(Beginning of Listed entries)

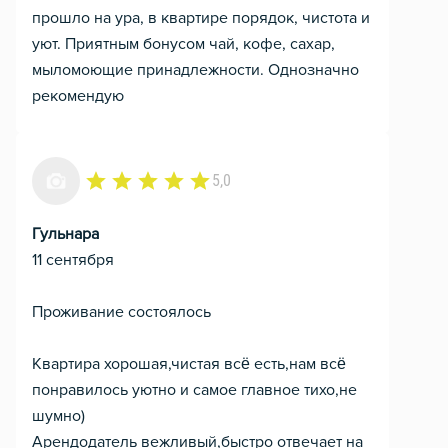
прошло на ура, в квартире порядок, чистота и
уют. Приятным бонусом чай, кофе, сахар,
мыломоющие принадлежности. Однозначно
рекомендую
5,0
Гульнара
11 сентября
Проживание состоялось
Квартира хорошая,чистая всё есть,нам всё
понравилось уютно и самое главное тихо,не
шумно)
Арендодатель вежливый,быстро отвечает на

(End of Listed entries)

__Task goal__
Reproduce all the text in the data above character for character, leaving out the pictures.

__Response to this task__
прошло на ура, в квартире порядок, чистота и
уют. Приятным бонусом чай, кофе, сахар,
мыломоющие принадлежности. Однозначно
рекомендую
5,0
Гульнара
11 сентября
Проживание состоялось
Квартира хорошая,чистая всё есть,нам всё
понравилось уютно и самое главное тихо,не
шумно)
Арендодатель вежливый,быстро отвечает на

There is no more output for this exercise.